Book Reviews

Three offerings from Luath Press on post-referendum Scotland – will their contributions allow Scottish citizens the freedom to autonomously call for a vote during the next epoch?

A Constitution for the Common Good: Strengthening Scottish Democracy after 2014 by W. Elliot Bulmer (9781910021095, £9.99)

Nearly every democracy in the world is built upon a written constitution, and constitutions have been at the core of citizens’ demands for better governance in places as disparate as Kenya, Tunisia and Ukraine. With the SNP promising a written constitution in the event of a ‘yes’ vote and other parties suggesting other possible options for constitutional change in the event of a ‘no’ vote, constitutional change looks certain to remain central to the political agenda in Scotland for some time to come.

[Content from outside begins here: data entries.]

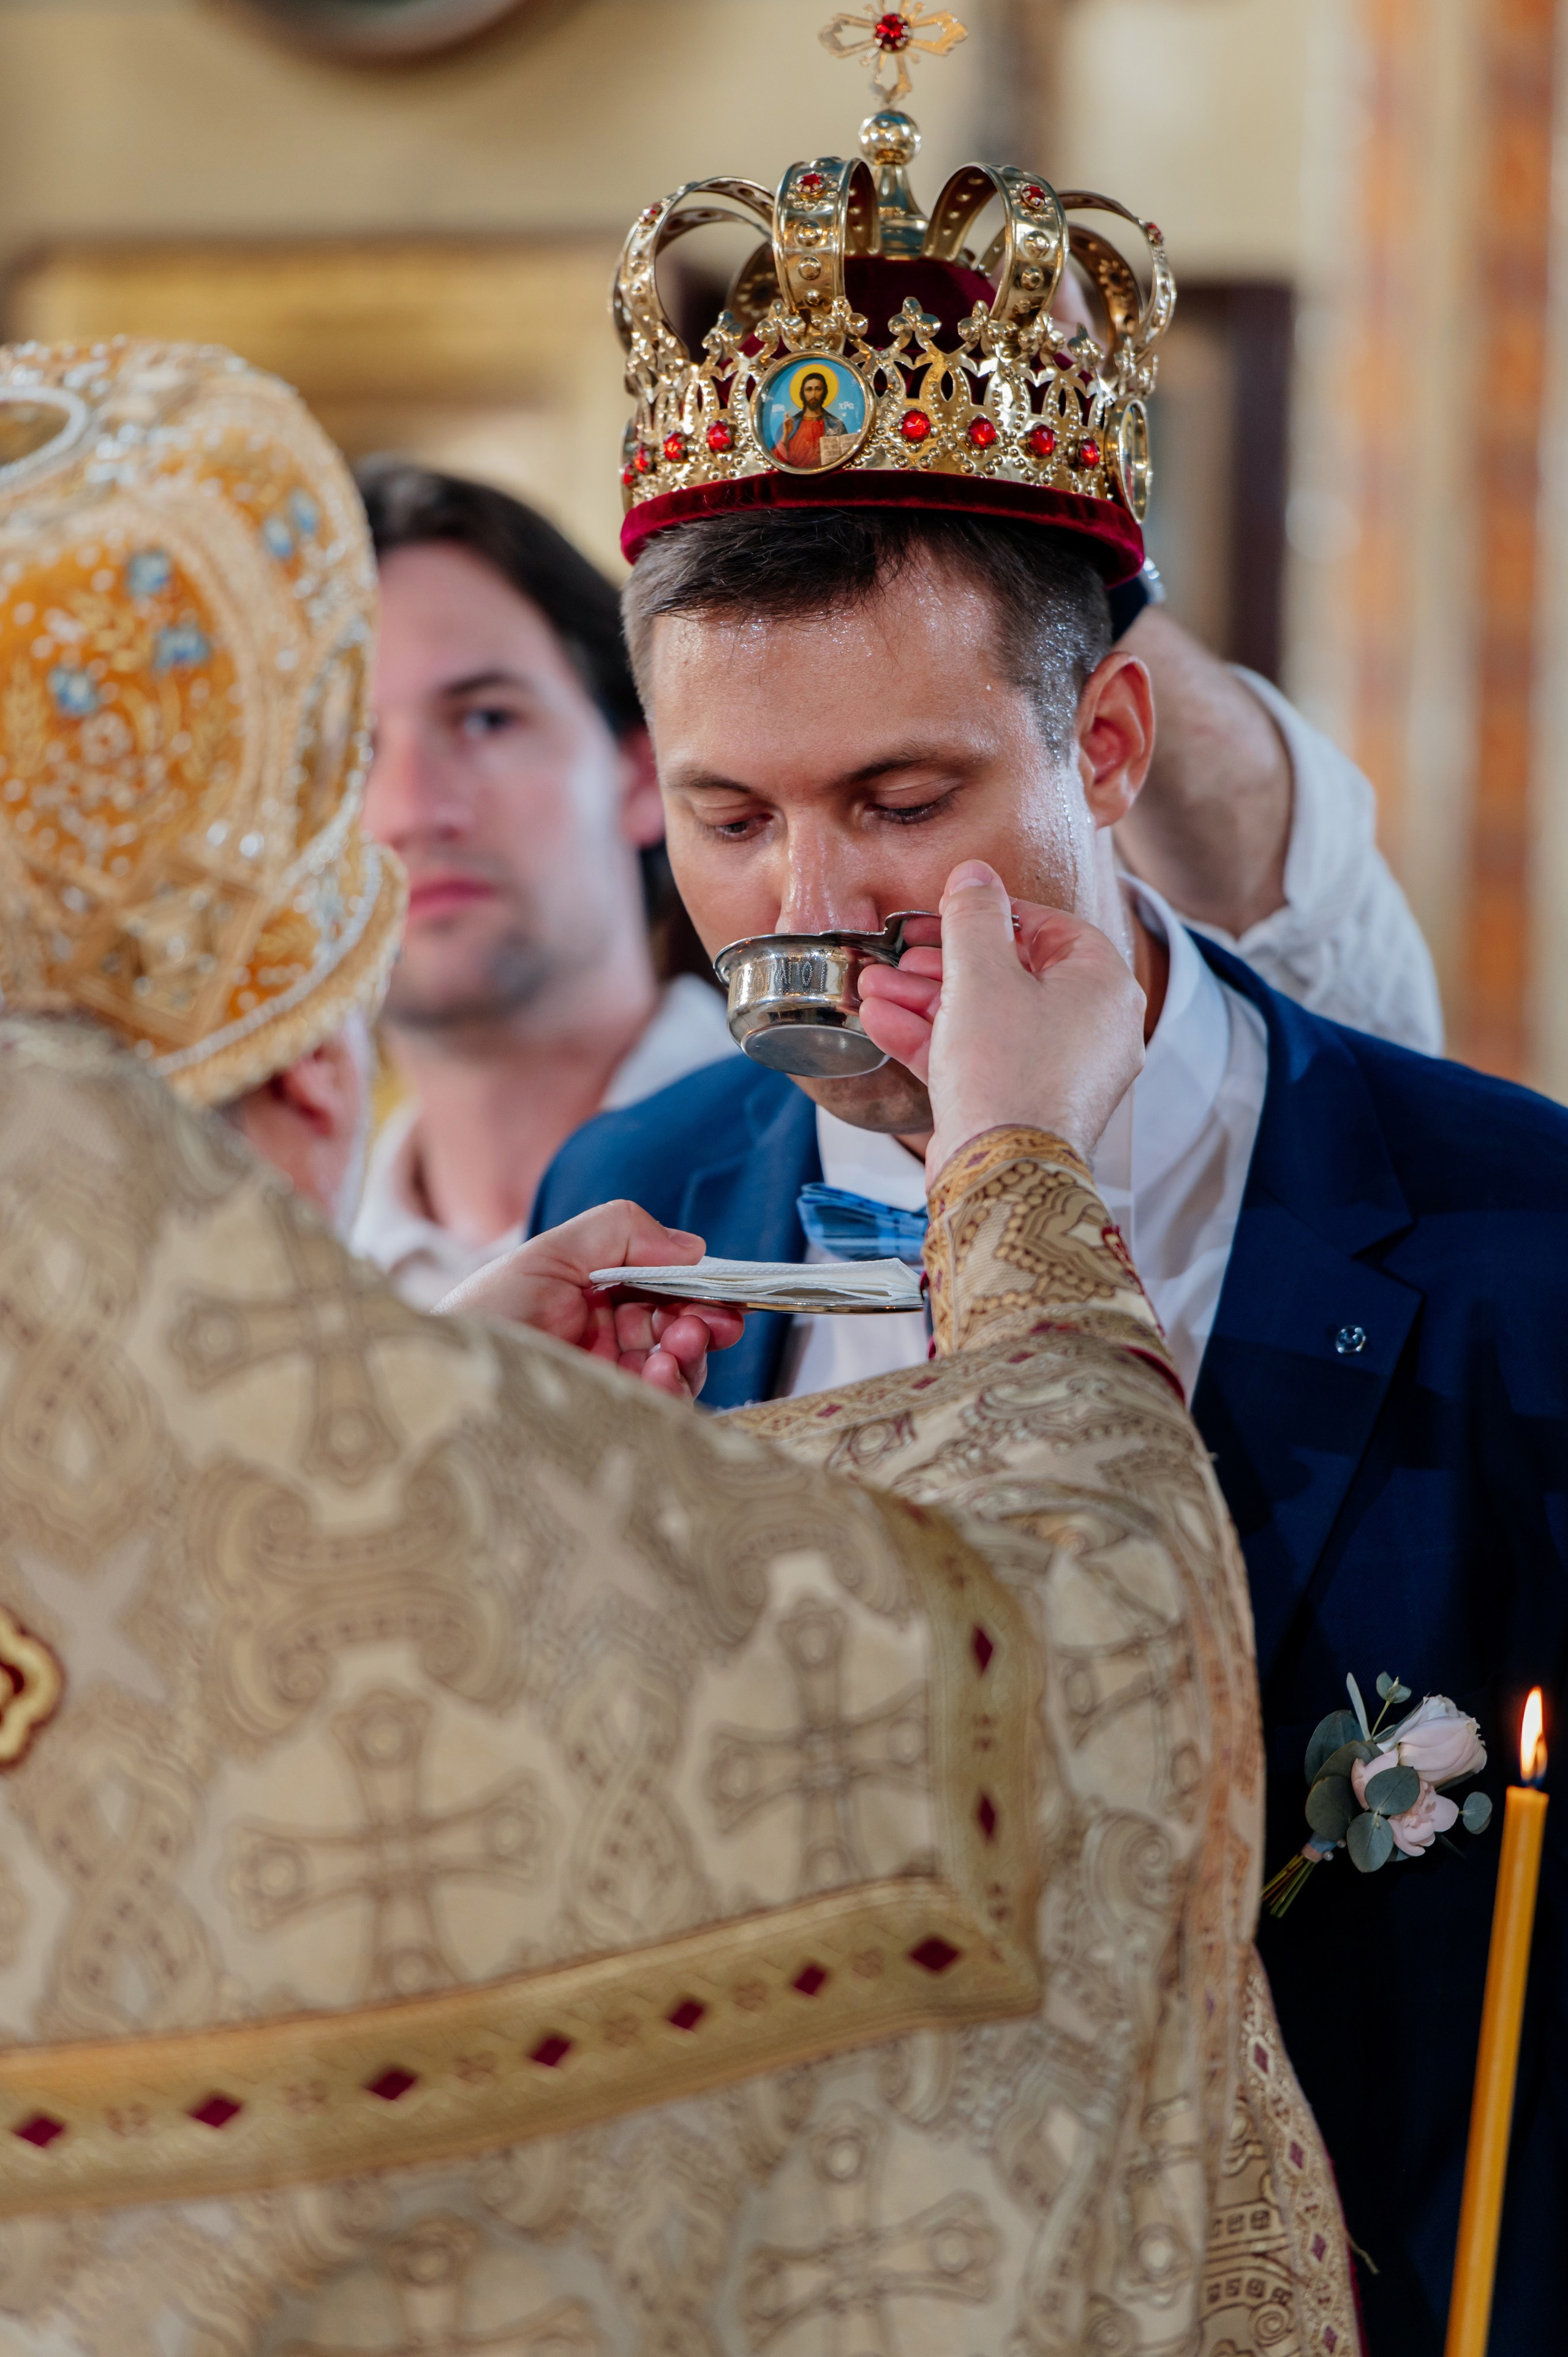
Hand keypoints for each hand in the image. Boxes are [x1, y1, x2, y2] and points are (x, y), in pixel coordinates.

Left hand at [435, 1201, 744, 1402]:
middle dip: (700, 1326)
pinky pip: (658, 1413)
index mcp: (592, 1297)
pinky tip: (656, 1379)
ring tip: (670, 1355)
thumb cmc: (481, 1317)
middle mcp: (604, 1341)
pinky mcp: (605, 1424)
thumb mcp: (546, 1253)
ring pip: (677, 1374)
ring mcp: (605, 1385)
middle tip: (697, 1328)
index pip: (664, 1291)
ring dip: (688, 1360)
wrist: (437, 1386)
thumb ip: (619, 1232)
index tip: (724, 1297)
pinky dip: (671, 1393)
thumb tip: (693, 1246)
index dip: (699, 1292)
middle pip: (680, 1333)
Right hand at [857, 860, 1144, 1178]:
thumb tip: (974, 873)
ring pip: (988, 1018)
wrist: (1002, 1174)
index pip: (1049, 928)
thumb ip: (974, 916)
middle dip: (942, 962)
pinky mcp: (1024, 1105)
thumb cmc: (1007, 1071)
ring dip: (926, 1000)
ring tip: (873, 985)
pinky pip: (980, 1058)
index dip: (989, 915)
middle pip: (1011, 974)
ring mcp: (1059, 1071)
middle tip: (898, 952)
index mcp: (1102, 986)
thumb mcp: (981, 974)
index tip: (943, 911)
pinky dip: (934, 1040)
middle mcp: (1092, 1029)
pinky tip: (881, 1022)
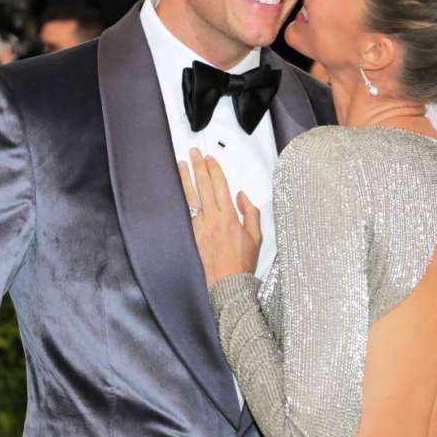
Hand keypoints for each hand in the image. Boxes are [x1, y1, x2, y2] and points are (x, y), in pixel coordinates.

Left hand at [179, 149, 260, 285]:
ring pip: (192, 197)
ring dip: (186, 178)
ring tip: (181, 164)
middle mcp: (213, 219)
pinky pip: (188, 212)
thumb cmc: (243, 262)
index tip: (210, 159)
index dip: (214, 170)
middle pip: (204, 187)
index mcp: (230, 218)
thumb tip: (242, 196)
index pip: (220, 186)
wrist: (229, 283)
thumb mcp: (257, 236)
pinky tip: (180, 189)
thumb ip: (251, 213)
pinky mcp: (194, 235)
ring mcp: (201, 227)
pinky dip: (183, 198)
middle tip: (194, 153)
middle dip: (199, 167)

But what is a constitution for? Is it a defensive charter to protect the basic structures of democratic government, or is it a transformative covenant for a better society? How can the constitution sustain democracy and promote ethical politics while at the same time recognising and accommodating differences in society? What difference would a good constitution make to the poor? How can it help ensure that the common good of the citizenry prevails over private vested interests? In addressing these questions, this book sets out a vision for how Scotland could reconstitute itself. It emphasises the connection between the constitution, democracy and the common good, arguing that democratic self-government is the true prize, regardless of the relationship of Scotland to the rest of the UK. This book not only makes a vital contribution to Scotland’s current and on-going constitutional debate, whatever the outcome in September 2014, but also engages with fundamental questions of constitutionalism and democracy that are of enduring relevance to both citizens and scholars around the world.

Rethinking Our Politics: The political and constitutional future of Scotland and the UK by Henry McLeish (9781906817831, £11.99)

Over the past year it has become clear that regardless of their stance on the referendum debate, the Scottish people are united on one front, the yearning for change for the betterment of their nation, their institutions and their politics. For McLeish, the referendum debate is merely the beginning. It is a symptom of the need for a more fundamental shift in the way we engage with politics in the UK and Scotland today. McLeish is well placed to diagnose the crisis at the heart of Scotland and UK politics. He looks critically at the conditions which have created an increasingly divided and alienated public and forged Scotland’s yearning for radical change. He rails against the stagnation of the union and makes a rousing and persuasive case for a complete overhaul of our political thinking, demanding that instead of making decisions on the basis of fear and insecurity, we rediscover the founding moral purpose of government.

A Modest Proposal for the Agreement of the People: Call for a Constitution by Angus Reid and Mary Davis (9781910021057, £9.99)

Reid and Davis take the view that any people anywhere who are governed without a constitution agreed by the people are governed by power without right. They share Tom Paine’s clarity that no government has ‘power by right’, without a contract with the people.

In A Modest Proposal, they propose the first step: laying out terms by which governments can be bound to act ethically and equitably in the interest of those they represent. The position they hold is that a constitution has to come from outside government if it is to reflect the principle of ‘the people’s sovereignty’. The project has been made in public and as a campaign to influence the Scottish government.  A Modest Proposal seeks to go beyond the constitutional impasse and instead looks back throughout our history. Its title contains the essence of what we are striving for: an agreement of the people such as was negotiated in the I7th century.

Secondly, the title captures the flavour of the pamphlet war in both the I7th and late I8th centuries, a tone that Jonathan Swift borrowed for his own purposes and did so without sharing the optimism that we have for a settlement that can embody genuine social change. Thirdly, it uses the words ‘a modest proposal’ because that is how the Levellers’ termed their own intervention in the constitutional debate. The purpose of the book is to make parliaments concede powers to people and to get on with the necessary democratization of our society – to empower people and to take a step away from top-down authoritar¬ianism. This characteristic of the present status quo would be just as true of an independent Scotland as currently foreseen. The future of Scotland and the UK is too big an issue to leave in the hands of parliamentarians: like all progressive change, it is going to take people power to make a just, ethical and equitable settlement.

This has rarely been done in our long history, although it was attempted during the English Revolution. On other occasions, the repressive apparatus of the state was simply too strong to permit any progressive breakthrough of people power and in any case, the people were often not sufficiently united to present a powerful enough alternative to the ruling status quo. This requires class unity, and a corresponding ability to transcend racism and sexism. To seek ‘the Agreement of the People’ will once again begin the debate about what we mean by unity, and will put flesh on the bones of what has for too long been a mere slogan. What kind of country do we want to live in? What kind of society is it that we all aspire to? Unity cannot be achieved unless we know not just what we are against, but also what we are for. An ethical and equitable society cannot be achieved with debating what the words mean.